Caetano Veloso tinha razão: até quando queremos ser o País dos linchadores?
Caetano Veloso escreveu, certa vez, que a mais triste das nações, em seus dias mais fétidos, é formada linchadores.
Há 30 anos, Caetano era preciso e precioso ao tratar do que hoje é chamado de "cultura do cancelamento", na música "Cu do Mundo", no álbum de 1991 de nome "Circuladô",
A mais triste nação
Na época mais podre
Compõe-se de possíveis
Grupos de linchadores"
Qualquer semelhança com a realidade não é mera coincidência. É a triste recorrência dos tempos virtuais.
Karol Conká foi eliminada do BBB 21. E com a rejeição histórica, como queria a turma do Twitter.
"O brasileiro mostrou que está aprendendo a votar": disseram trocentas pessoas nas redes sociais depois da saída da rapper.
Foi findada a existência de Karol Conká, a jogadora - que errou demais, como o UOL mostrou neste texto -, mas agora é o momento de voltar para o mundo real.
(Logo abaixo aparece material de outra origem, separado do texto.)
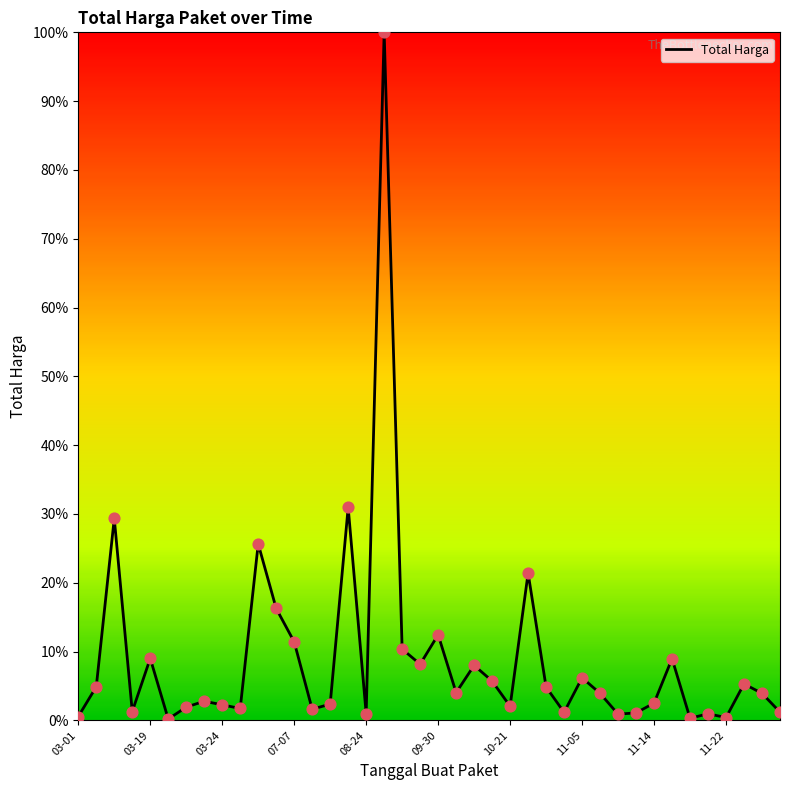

What is the maximum value shown in the chart?

100.0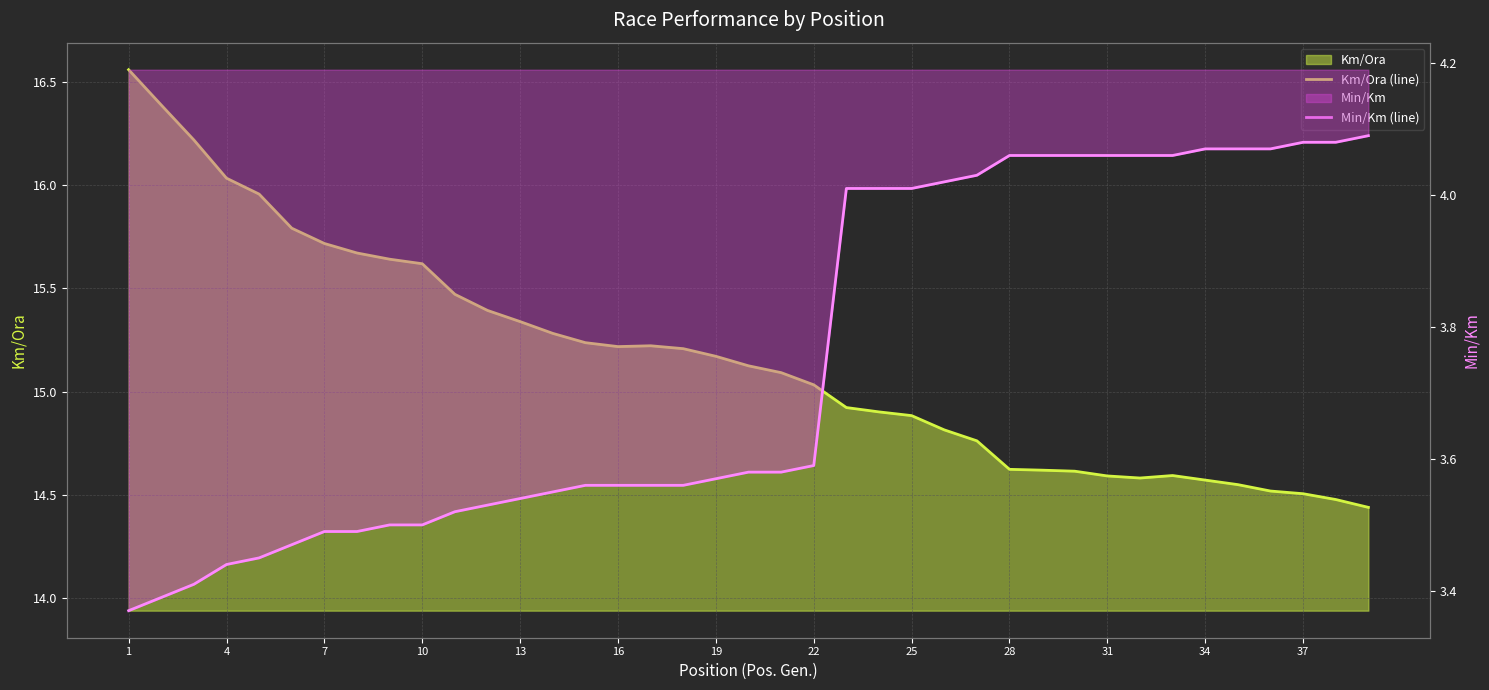

What is the lowest value of the Min/Km (line) series?

3.4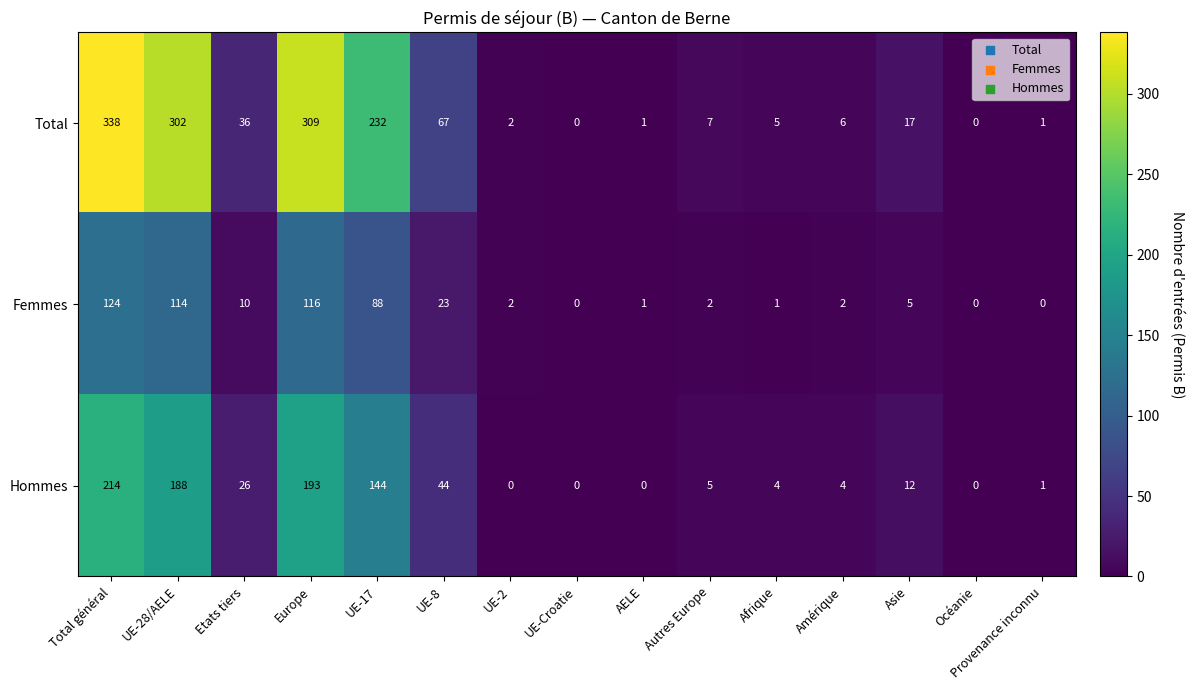

What is the average value of the Hommes series?

56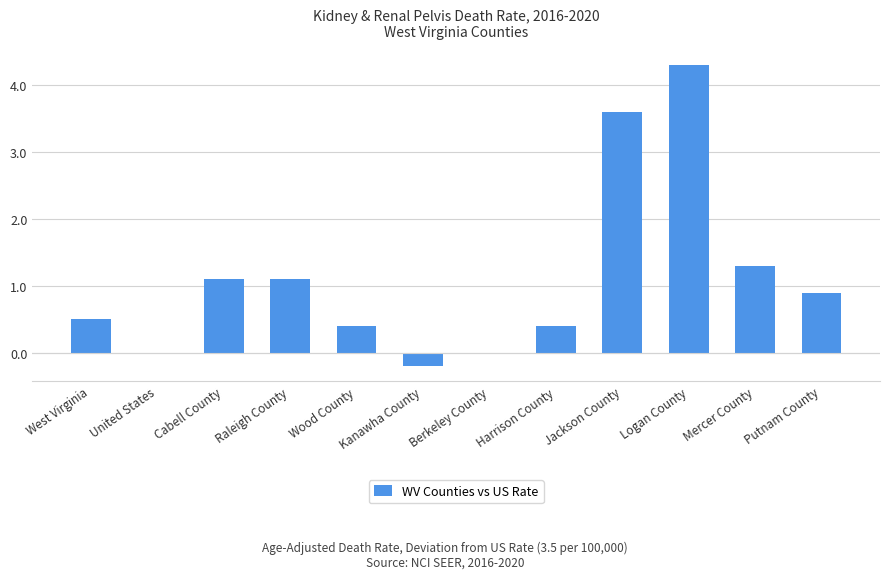

The value at Berkeley County is -3.0. True or false?

False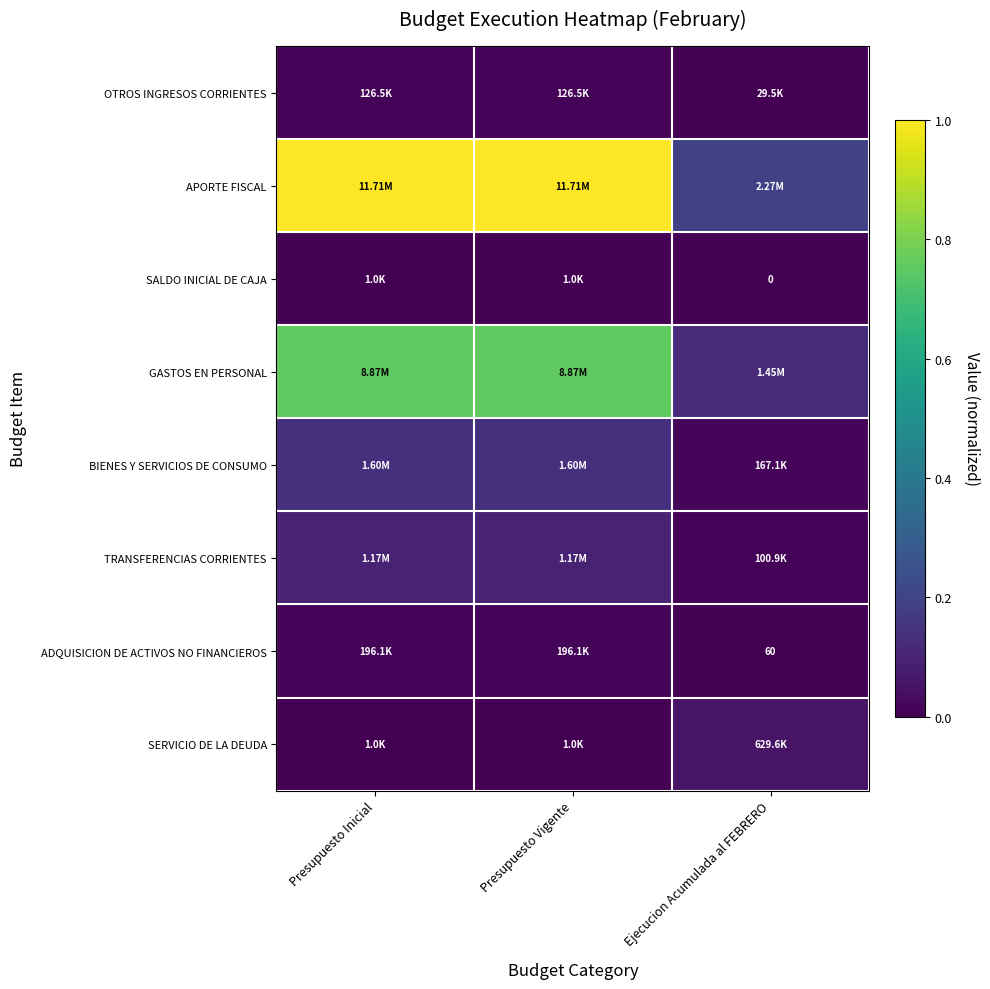

At Ejecucion Acumulada al FEBRERO, list the series in order from smallest to largest.

SALDO INICIAL DE CAJA, ADQUISICION DE ACTIVOS NO FINANCIEROS, OTROS INGRESOS CORRIENTES, TRANSFERENCIAS CORRIENTES, BIENES Y SERVICIOS DE CONSUMO, SERVICIO DE LA DEUDA, GASTOS EN PERSONAL, APORTE FISCAL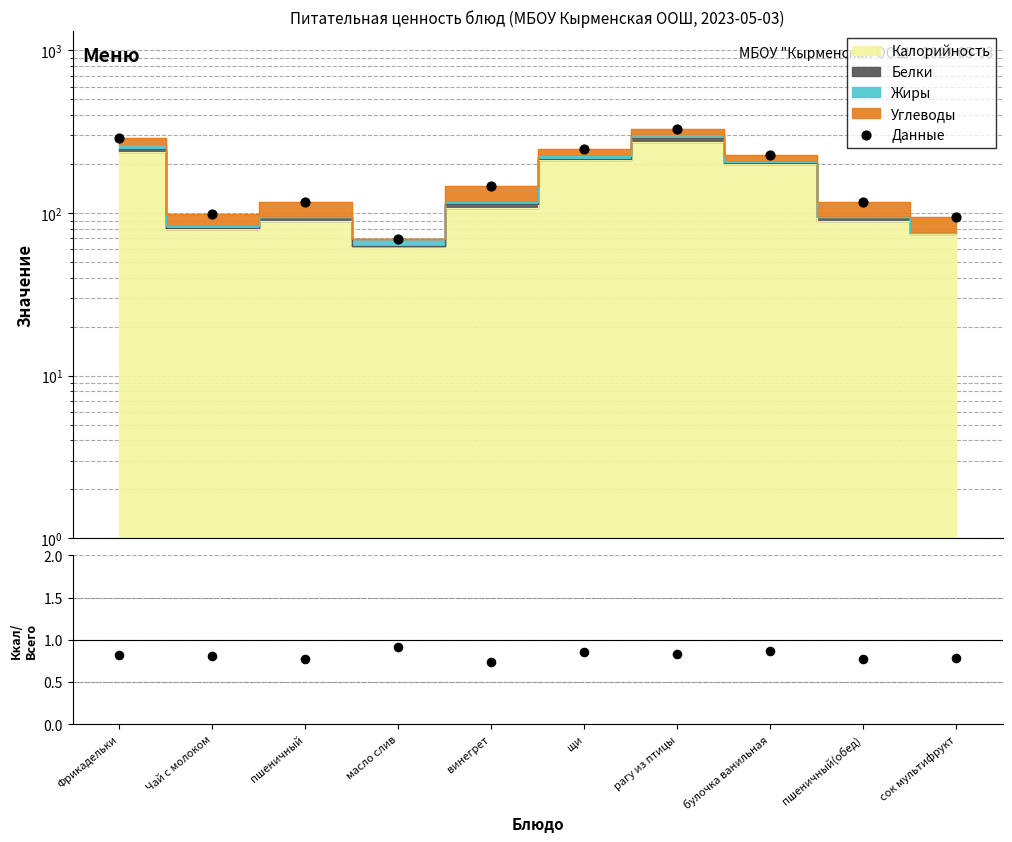

Which series reaches the minimum Y coordinate?

Ккал/Всего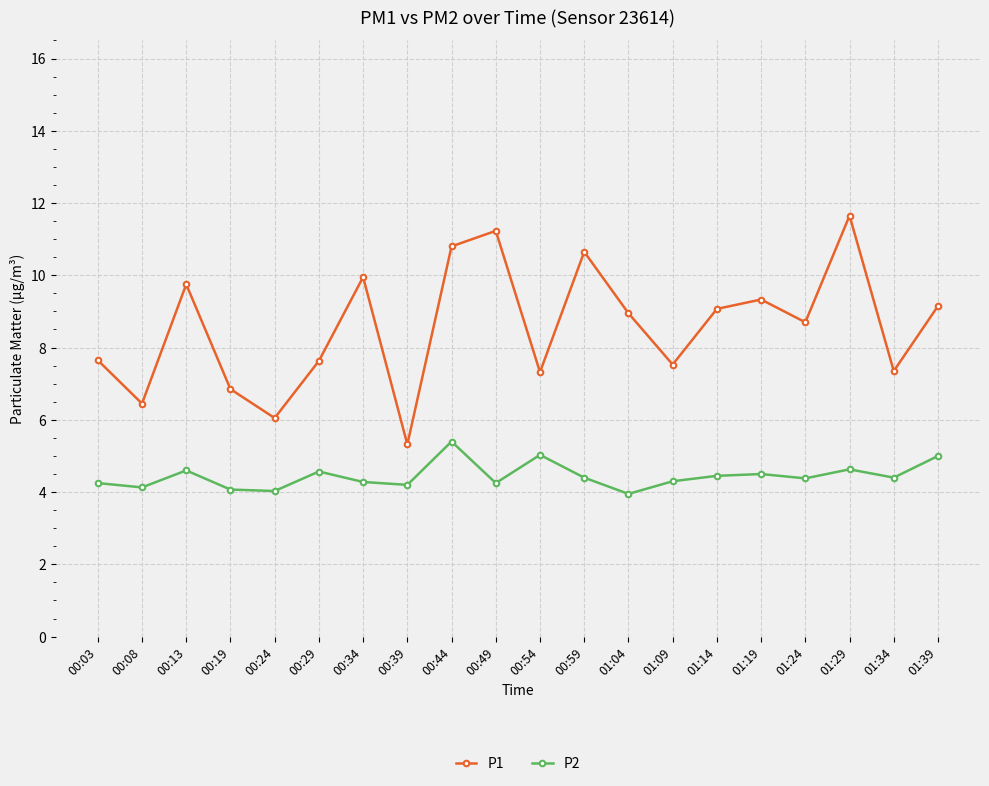

The P1 series shows 15.3 at 01:04. True or false?

False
A personagem de vilã do BBB chegou ao fim com a saída dela do programa.
Seja como a pessoa física de Karoline dos Santos de Oliveira ou como Karol Conká, a rapper, ela precisa ter a chance de absorver e entender como as atitudes dela em Curicica afetarão a vida pessoal e profissional a partir de agora.
O tribunal da internet julgou-a culpada, votou para a sua saída do reality show de forma histórica, mas também é importante que voltemos à humanidade e à empatia nas relações humanas.
Errou, sim. Um tombaço.
Isso não dá permissão a quem está do outro lado da tela, você leitor, o hater de Twitter, comentarista de WhatsApp ou o linchador de internet profissional, para se fantasiar de juiz e executor de uma punição definida por tuítes cruéis de até 280 caracteres.
Tão reprovável quanto as atitudes de Karol Conká, com os participantes Lucas Penteado e Juliette, é a fazer o mesmo com a artista agora.
Queremos repetir o que Karol Conká fez? Qual é a validade do absurdo e surreal discurso de que ela "merece" as tais agressões?
A voz que falar o contrário, que pedir por calma ou empatia, leva a advertência: "passadores de pano".
O que aconteceu com o mundo?
Só quem esteve dentro do BBB pode entender a pressão e as insanidades provocadas pelo confinamento televisionado - e, possivelmente, a atual edição do reality causa mais impacto que as anteriores, pelo tamanho da audiência e pela importância das redes sociais nas discussões sociais.
Karol Conká sobreviveu às asperezas que muita gente não sabe - e nem conseguiria lidar: como mãe ainda nova, como rapper, como mulher negra. Fez das agruras o combustível para músicas, feats e discos. Fez sucesso, ganhou dinheiro. Entrou no BBB como uma das artistas mais bem-sucedidas na história do programa e saiu da forma que todos viram ontem (24).
E nada do que Karol Conká viveu antes será parecido com o que a espera agora, nem de perto.
Tombada, cancelada, ameaçada, linchada virtualmente.
Que Karol Conká aprenda, que encontre o motivo do "desequilíbrio" (termo usado por ela para tratar do que fez no confinamento durante a entrevista ao programa "Mais Você", hoje cedo), que ela ressignifique todo o ódio destilado desumanamente em direção a ela. Como crescer e compreender o que aconteceu, se não há tempo para isso?
Especialistas de marketing digital e gerenciamento de carreiras artísticas já gastaram ideias de como a rapper pode recuperar o prestígio que se foi.
Talvez a música ajude-a no processo, como ocorreu nas outras rasteiras que a vida lhe deu - e, se Karol Conká ressurgir cheia de deboche, com um disco ótimo de nome "A Vilã", vou aplaudir a coragem.
Caetano Veloso tinha razão. Mais uma vez. Queremos ser o País dos linchadores até quando?